Por ter sido produzido por si, Rui Massena contou ainda que o uso de sons mais eletrónicos advém do seu próprio gosto, da sua interpretação daquilo que é a sua música, encaixada "numa prateleira mais de neoclássica".
"Eu gosto de me distinguir bem do que são as grandes composições e da sua complexidade, gosto de olhar para isto pela simplicidade e obviamente que a eletrónica está muito presente porque ela está presente na minha vida e eu gosto dos sons sintetizados e de cruzar sons", explicou.
Rui Massena lançou "20PERCEPTION" a poucas semanas da cultura poder voltar aos palcos portugueses, se o plano de desconfinamento apresentado pelo Governo correr dentro do previsto.
O maestro admite que é um "privilegiado", já que a sua relação com a famosa editora de música clássica Deutsche Grammophon permitiu-o atuar no World Piano Day ao lado de outros pianistas reputados, entre os quais Maria João Pires, mas reconheceu que o ano foi "muito difícil" para os profissionais da cultura e alerta para um maior apoio.
"Foi um tempo muito difícil para todos os artistas, para todos os técnicos, para todas as pessoas que estão na indústria das artes.
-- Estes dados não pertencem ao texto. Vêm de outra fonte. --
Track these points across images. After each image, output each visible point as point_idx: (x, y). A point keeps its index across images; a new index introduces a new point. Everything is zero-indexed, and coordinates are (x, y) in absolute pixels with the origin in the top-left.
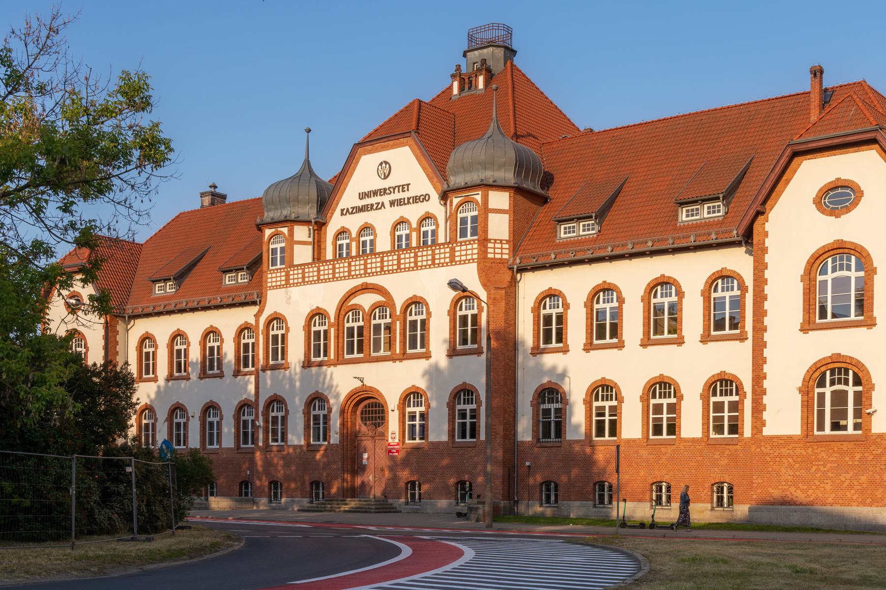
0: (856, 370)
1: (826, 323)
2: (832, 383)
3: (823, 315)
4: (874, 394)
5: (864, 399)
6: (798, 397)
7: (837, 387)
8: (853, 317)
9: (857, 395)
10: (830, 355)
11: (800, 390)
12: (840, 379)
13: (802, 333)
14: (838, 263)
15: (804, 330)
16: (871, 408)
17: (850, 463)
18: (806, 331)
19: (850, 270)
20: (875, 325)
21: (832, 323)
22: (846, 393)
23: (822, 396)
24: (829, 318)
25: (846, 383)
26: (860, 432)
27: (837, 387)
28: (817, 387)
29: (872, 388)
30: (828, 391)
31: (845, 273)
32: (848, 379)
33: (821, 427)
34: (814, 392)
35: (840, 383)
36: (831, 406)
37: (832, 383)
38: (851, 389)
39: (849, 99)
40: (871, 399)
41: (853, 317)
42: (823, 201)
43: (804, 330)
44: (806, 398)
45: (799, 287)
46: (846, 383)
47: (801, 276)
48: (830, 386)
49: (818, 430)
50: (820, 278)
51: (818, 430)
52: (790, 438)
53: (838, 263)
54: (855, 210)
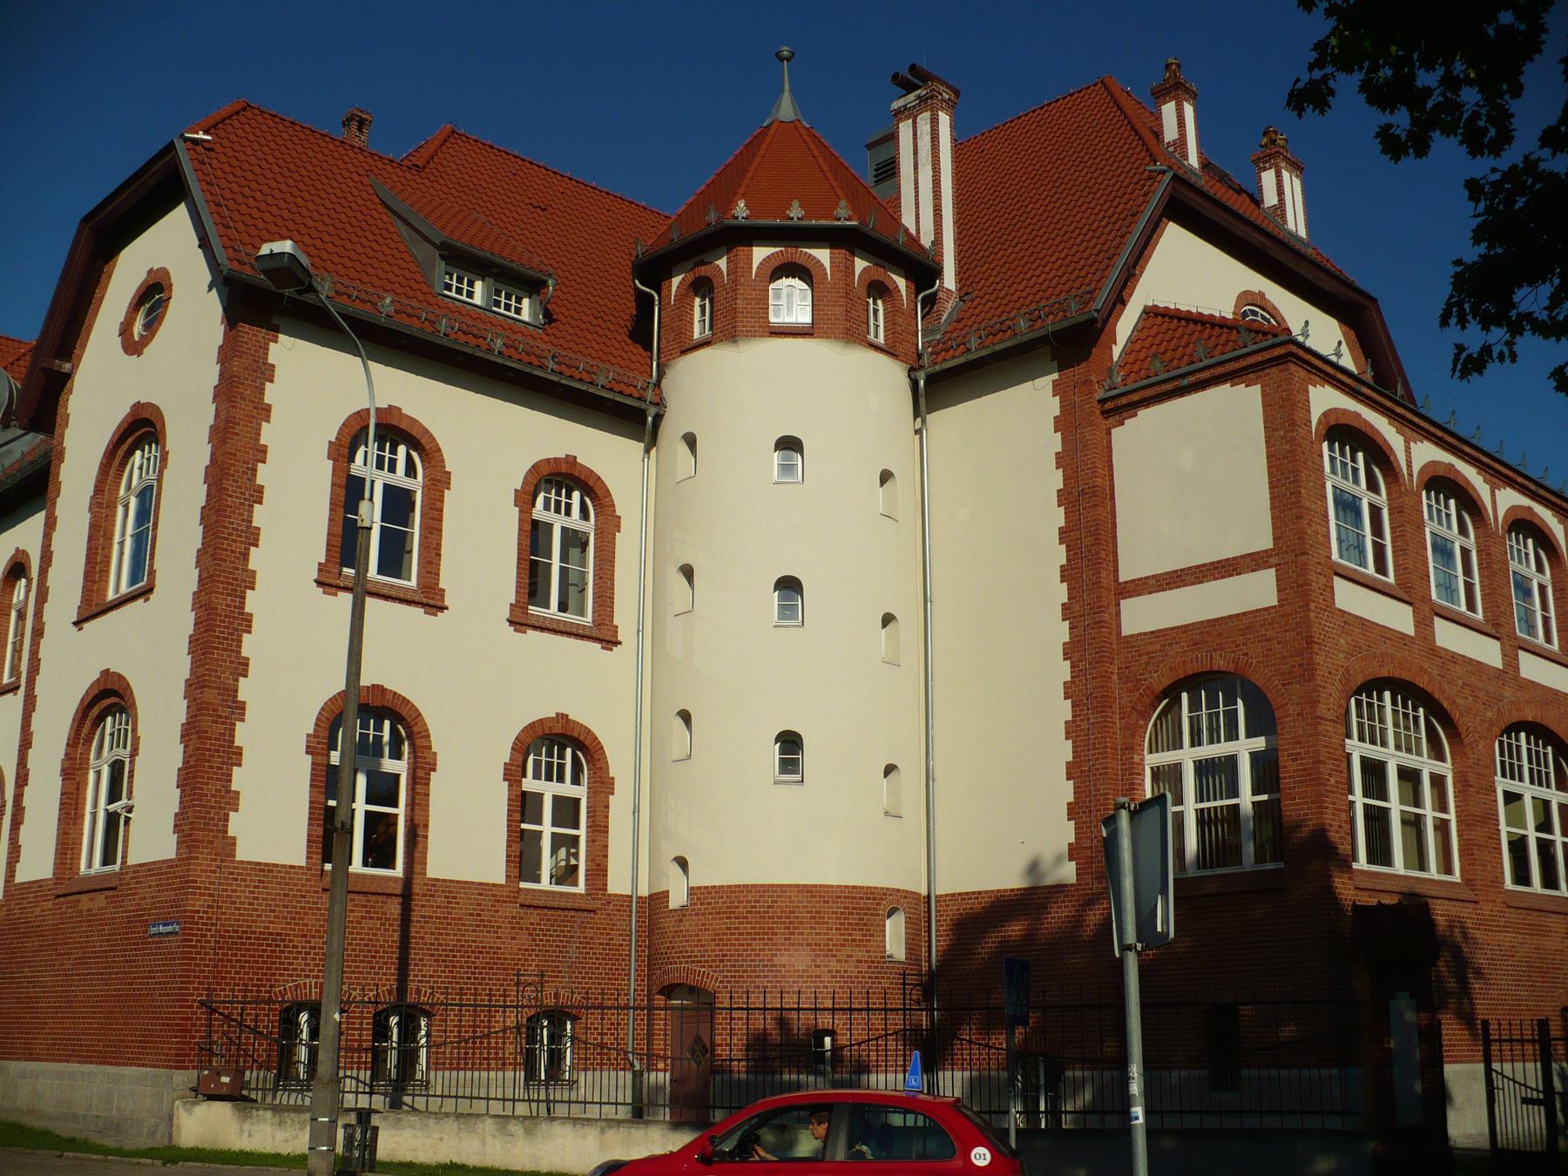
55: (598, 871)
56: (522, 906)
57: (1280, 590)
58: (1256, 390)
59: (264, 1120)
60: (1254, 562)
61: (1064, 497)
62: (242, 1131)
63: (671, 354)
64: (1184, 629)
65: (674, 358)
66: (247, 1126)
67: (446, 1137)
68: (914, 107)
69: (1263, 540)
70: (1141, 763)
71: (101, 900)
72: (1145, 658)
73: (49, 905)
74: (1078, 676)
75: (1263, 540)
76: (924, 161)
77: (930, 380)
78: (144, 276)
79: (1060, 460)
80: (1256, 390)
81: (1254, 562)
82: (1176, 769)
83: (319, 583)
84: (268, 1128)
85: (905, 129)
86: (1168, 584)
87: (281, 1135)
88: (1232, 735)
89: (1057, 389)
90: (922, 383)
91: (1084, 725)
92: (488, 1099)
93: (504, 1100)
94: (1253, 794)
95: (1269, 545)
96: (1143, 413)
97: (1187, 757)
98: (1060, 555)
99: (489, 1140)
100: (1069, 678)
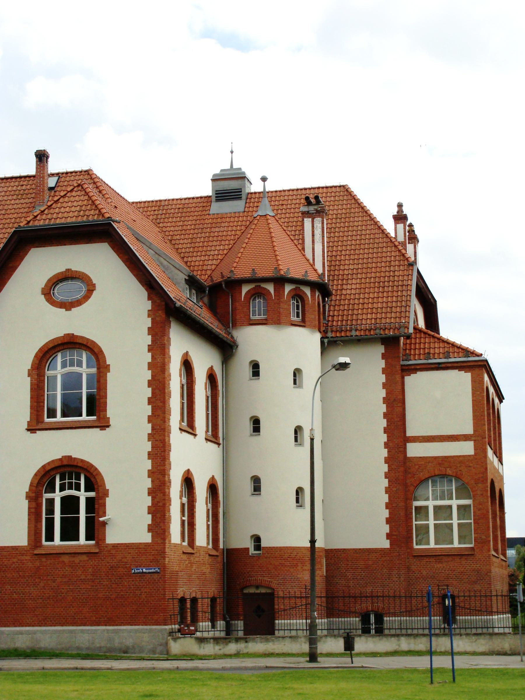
0: (88, 475)
1: (55, 423)
2: (62, 489)
3: (52, 413)
4: (108, 501)
5: (96, 506)
6: (25, 504)
7: (67, 492)
8: (84, 417)
9: (88, 499)
10: (61, 457)
11: (28, 497)
12: (70, 484)
13: (29, 432)
14: (68, 358)
15: (31, 429)
16: (105, 516)
17: (83, 577)
18: (34, 431)
19: (81, 366)
20: (108, 426)
21: (62, 422)
22: (78, 498)
23: (51, 502)
24: (59, 418)
25: (78, 488)
26: (93, 542)
27: (67, 492)
28: (45, 493)
29: (106, 493)
30: (57, 496)
31: (76, 369)
32: (80, 483)
33: (50, 537)
34: (42, 497)
35: (70, 488)
36: (62, 514)
37: (62, 489)
38: (83, 495)
39: (80, 188)
40: (104, 505)
41: (84, 417)
42: (52, 292)
43: (31, 429)
44: (34, 505)
45: (27, 382)
46: (78, 488)
47: (29, 370)
48: (80, 491)
49: (47, 540)
50: (49, 373)
51: (47, 540)
52: (15, 548)
53: (68, 358)
54: (87, 303)
55: (216, 541)
56: (210, 555)
57: (475, 449)
58: (470, 374)
59: (210, 643)
60: (465, 438)
61: (385, 400)
62: (200, 647)
63: (243, 323)
64: (435, 458)
65: (245, 325)
66: (202, 645)
67: (286, 644)
68: (313, 213)
69: (469, 430)
70: (412, 505)
71: (85, 558)
72: (417, 467)
73: (28, 558)
74: (391, 471)
75: (469, 430)
76: (318, 240)
77: (329, 342)
78: (63, 270)
79: (384, 386)
80: (470, 374)
81: (465, 438)
82: (437, 509)
83: (180, 429)
84: (212, 645)
85: (308, 222)
86: (428, 440)
87: (217, 648)
88: (451, 498)
89: (384, 356)
90: (326, 344)
91: (394, 489)
92: (297, 630)
93: (303, 630)
94: (458, 520)
95: (471, 432)
96: (419, 374)
97: (431, 504)
98: (384, 423)
99: (303, 644)
100: (387, 471)
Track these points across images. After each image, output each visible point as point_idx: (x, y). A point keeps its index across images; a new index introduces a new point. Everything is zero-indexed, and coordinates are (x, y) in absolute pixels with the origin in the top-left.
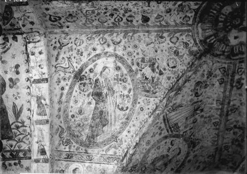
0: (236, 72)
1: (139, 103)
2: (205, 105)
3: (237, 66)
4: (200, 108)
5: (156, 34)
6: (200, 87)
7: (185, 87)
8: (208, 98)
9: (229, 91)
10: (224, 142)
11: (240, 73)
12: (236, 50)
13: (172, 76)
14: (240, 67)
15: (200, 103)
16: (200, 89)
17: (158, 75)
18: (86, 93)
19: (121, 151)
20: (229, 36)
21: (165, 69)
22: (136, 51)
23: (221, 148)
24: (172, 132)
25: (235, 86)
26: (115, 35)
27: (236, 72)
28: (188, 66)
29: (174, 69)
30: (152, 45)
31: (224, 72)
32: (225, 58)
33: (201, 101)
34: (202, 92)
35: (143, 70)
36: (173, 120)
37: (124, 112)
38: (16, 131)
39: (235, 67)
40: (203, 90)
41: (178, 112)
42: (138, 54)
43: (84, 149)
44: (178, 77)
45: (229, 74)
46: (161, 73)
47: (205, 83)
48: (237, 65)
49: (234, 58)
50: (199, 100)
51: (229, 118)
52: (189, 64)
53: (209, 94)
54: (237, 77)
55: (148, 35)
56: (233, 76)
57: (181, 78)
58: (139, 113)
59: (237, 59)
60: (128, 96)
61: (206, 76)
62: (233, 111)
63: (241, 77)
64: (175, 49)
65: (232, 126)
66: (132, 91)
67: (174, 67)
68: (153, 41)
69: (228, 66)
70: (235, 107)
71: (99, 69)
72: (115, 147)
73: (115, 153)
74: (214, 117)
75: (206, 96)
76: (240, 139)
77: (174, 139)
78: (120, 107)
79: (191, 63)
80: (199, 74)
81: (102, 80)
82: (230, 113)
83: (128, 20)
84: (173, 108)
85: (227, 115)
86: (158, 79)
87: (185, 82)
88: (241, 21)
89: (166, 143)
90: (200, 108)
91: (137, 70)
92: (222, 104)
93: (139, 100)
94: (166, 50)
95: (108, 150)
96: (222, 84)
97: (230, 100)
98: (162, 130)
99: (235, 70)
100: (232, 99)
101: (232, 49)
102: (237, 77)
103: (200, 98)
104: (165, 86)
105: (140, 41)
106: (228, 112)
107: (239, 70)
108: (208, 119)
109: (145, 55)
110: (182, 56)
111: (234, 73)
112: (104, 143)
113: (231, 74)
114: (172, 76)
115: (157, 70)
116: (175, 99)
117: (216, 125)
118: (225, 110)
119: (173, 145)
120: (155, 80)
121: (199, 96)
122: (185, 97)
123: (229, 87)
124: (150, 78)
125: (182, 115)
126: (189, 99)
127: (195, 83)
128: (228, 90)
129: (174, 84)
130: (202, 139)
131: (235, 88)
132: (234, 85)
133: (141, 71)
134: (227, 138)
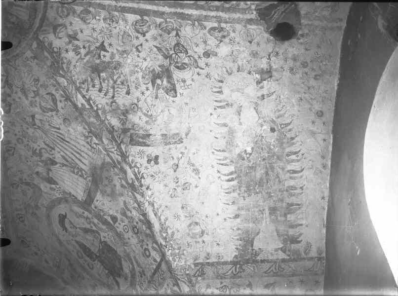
62: (11, 153)
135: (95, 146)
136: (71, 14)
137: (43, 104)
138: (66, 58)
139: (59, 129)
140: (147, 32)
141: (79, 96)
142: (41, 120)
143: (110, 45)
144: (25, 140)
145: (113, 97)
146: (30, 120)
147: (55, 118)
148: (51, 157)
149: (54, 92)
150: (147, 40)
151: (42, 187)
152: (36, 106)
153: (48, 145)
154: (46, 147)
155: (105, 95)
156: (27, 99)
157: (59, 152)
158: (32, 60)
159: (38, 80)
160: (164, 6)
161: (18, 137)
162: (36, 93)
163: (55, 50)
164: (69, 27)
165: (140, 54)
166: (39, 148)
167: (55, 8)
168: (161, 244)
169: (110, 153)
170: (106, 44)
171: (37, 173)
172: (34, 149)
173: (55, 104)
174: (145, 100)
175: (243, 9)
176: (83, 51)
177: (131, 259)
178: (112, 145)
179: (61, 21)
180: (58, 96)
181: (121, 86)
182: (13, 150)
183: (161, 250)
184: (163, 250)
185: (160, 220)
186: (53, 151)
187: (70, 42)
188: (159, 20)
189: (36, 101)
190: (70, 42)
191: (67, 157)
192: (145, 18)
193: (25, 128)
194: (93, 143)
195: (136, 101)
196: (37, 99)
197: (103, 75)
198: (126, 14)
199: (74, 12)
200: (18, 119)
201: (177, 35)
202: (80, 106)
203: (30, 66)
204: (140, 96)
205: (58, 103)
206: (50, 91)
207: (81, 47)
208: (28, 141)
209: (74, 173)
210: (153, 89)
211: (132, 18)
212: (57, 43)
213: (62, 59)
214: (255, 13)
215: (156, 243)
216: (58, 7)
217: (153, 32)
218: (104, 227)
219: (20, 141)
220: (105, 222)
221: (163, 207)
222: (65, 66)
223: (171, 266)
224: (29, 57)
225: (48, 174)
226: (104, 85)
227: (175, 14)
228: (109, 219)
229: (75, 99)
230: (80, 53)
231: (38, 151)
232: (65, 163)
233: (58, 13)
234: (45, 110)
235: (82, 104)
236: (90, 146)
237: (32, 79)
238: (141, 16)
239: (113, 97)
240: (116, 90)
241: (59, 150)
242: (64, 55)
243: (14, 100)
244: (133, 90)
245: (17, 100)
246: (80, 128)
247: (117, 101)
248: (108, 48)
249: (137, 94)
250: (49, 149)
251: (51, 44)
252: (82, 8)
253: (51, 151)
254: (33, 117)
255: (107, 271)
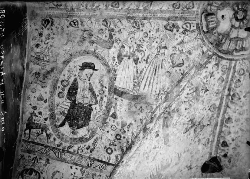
0: (186, 22)
3: (193, 22)
9: (162, 16)
10: (84, 19)
11: (185, 26)
12: (212, 18)
14: (192, 25)
20: (227, 9)
23: (72, 16)
25: (169, 23)
27: (186, 22)
31: (188, 7)
32: (204, 6)
39: (192, 19)
45: (183, 13)
48: (194, 22)
49: (203, 17)
51: (124, 22)
54: (180, 23)
56: (181, 18)
59: (201, 21)
62: (134, 25)
63: (180, 28)
65: (112, 26)
69: (194, 11)
70: (140, 26)
76: (93, 38)
82: (132, 21)
85: (128, 18)
88: (240, 19)
96: (173, 7)
97: (150, 19)
99: (189, 20)
100: (151, 21)
101: (213, 14)
102: (180, 23)
106: (133, 18)
107: (188, 25)
111: (185, 19)
113: (183, 16)
118: (135, 15)
123: (167, 15)
128: (163, 15)
131: (165, 23)
132: (170, 21)
134: (91, 22)
135: (160, 97)
136: (223, 73)
137: (175, 56)
138: (203, 72)
139: (162, 67)
140: (210, 110)
141: (186, 83)
142: (164, 53)
143: (207, 94)
144: (147, 39)
145: (184, 102)
146: (163, 44)
147: (168, 65)
148: (140, 60)
149: (185, 65)
150: (207, 111)
151: (112, 50)
152: (173, 51)
153: (148, 58)
154: (146, 56)
155: (186, 97)
156: (177, 45)
157: (145, 67)
158: (201, 51)
159: (190, 54)
160: (222, 117)
161: (149, 33)
162: (182, 51)
163: (207, 65)
164: (217, 72)
165: (202, 110)
166: (144, 49)
167: (226, 64)
168: (123, 161)
169: (158, 109)
170: (208, 92)
171: (123, 47)
172: (142, 46)
173: (177, 66)
174: (183, 119)
175: (217, 151)
176: (205, 81)
177: (93, 136)
178: (164, 109)
179: (220, 67)
180: (183, 68)
181: (189, 104)
182: (137, 27)
183: (119, 162)
184: (120, 164)
185: (134, 154)
186: (145, 62)
187: (210, 73)
188: (215, 116)
189: (176, 51)
190: (210, 73)
191: (143, 73)
192: (217, 109)
193: (156, 40)
194: (161, 95)
195: (182, 114)
196: (178, 52)
197: (194, 94)
198: (220, 100)
199: (223, 74)
200: (162, 36)
201: (208, 125)
202: (181, 84)
203: (198, 49)
204: (184, 116)
205: (179, 68)
206: (185, 62)
207: (207, 80)
208: (147, 42)
209: (134, 79)
210: (188, 121)
211: (218, 103)
212: (210, 66)
213: (202, 70)
214: (215, 156)
215: (122, 158)
216: (227, 66)
217: (210, 113)
218: (104, 107)
219: (146, 35)
220: (108, 110)
221: (139, 152)
222: (199, 72)
223: (114, 174)
224: (203, 49)
225: (125, 56)
226: (190, 96)
227: (217, 123)
228: (112, 111)
229: (184, 81)
230: (204, 78)
231: (141, 49)
232: (139, 72)
233: (224, 66)
234: (172, 57)
235: (182, 86)
236: (159, 94)
237: (190, 50)
238: (218, 107)
239: (184, 102)
240: (187, 102)
241: (147, 67)
242: (205, 70)
243: (175, 34)
244: (187, 111)
245: (176, 37)
246: (167, 85)
247: (183, 104)
248: (206, 93)
249: (186, 114)
250: (145, 58)
251: (210, 62)
252: (224, 78)
253: (144, 60)
254: (165, 48)
255: (66, 112)
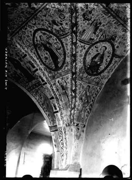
1: (64, 42)
2: (99, 20)
4: (98, 23)
5: (44, 9)
6: (87, 15)
7: (78, 22)
8: (97, 16)
13: (67, 22)
15: (95, 22)
16: (88, 16)
17: (60, 26)
18: (43, 50)
19: (70, 67)
21: (61, 21)
22: (44, 22)
24: (91, 43)
26: (31, 21)
28: (70, 12)
29: (65, 19)
30: (47, 15)
33: (95, 20)
34: (91, 16)
35: (54, 28)
36: (87, 38)
37: (61, 50)
38: (33, 76)
40: (90, 15)
41: (85, 34)
42: (46, 23)
43: (56, 72)
44: (70, 20)
46: (61, 24)
47: (88, 12)
50: (93, 21)
52: (69, 11)
53: (96, 14)
55: (42, 12)
57: (72, 19)
58: (67, 47)
60: (57, 42)
61: (85, 9)
64: (57, 10)
66: (57, 39)
67: (64, 17)
68: (46, 13)
71: (39, 39)
72: (67, 66)
73: (68, 68)
74: (112, 21)
75: (96, 16)
77: (96, 45)
78: (58, 48)
79: (70, 10)
80: (80, 11)
81: (43, 42)
82: (118, 14)
83: (28, 14)
84: (81, 34)
86: (63, 27)
87: (76, 20)
89: (92, 49)
90: (98, 23)
91: (51, 29)
92: (109, 12)
93: (63, 41)
94: (54, 13)
95: (65, 68)
98: (84, 46)
103: (92, 20)
104: (68, 28)
105: (41, 17)
108: (109, 24)
109: (48, 21)
110: (63, 10)
112: (62, 67)
114: (67, 22)
115: (59, 24)
116: (78, 30)
117: (117, 23)
119: (98, 48)
120: (62, 29)
121: (91, 19)
122: (83, 25)
124: (59, 29)
125: (90, 33)
126: (86, 25)
127: (82, 16)
129: (71, 25)
130: (116, 34)
133: (53, 29)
Um ano em que se percebe a fragilidade em que as pessoas que têm um olhar diferente sobre a sociedade vivem. E vivem com grande desajuste em relação às outras profissões, com uma grande desproteção, e nós que já estamos cá há bastante tempo a fazer música e artes sentimos que algo tem de ser feito na estruturação de profissões que são importantes para a economia", afirma Rui Massena.
O pianista vinca que os artistas "trabalham sempre numa espécie de limbo, de dificuldade, continuam sempre a acreditar no mundo que constroem e ele é essencial para a construção de identidade de um povo, de um país, de uma região, de um continente, de tudo". E, como tal, precisam de ser mais apoiados.
"Há que pensar muito bem como é que se pode estruturar a criatividade em Portugal, como é que se deve estruturar um projeto que sustente mais, que dê um braço maior às artes, porque nós todos nos apercebemos da grande fragilidade em que vivemos e isso não desperta a tal criatividade que a maior parte das pessoas pensam", diz Rui Massena.
Nesta entrevista à Renascença, o maestro acrescenta ainda que "os artistas trabalharam mais do que nunca porque também é o seu processo, somos pessoas que tal como em muitas outras áreas trabalhamos imenso e somos o contrário que nos querem fazer parecer, que são pessoas que vão atrás do subsídio."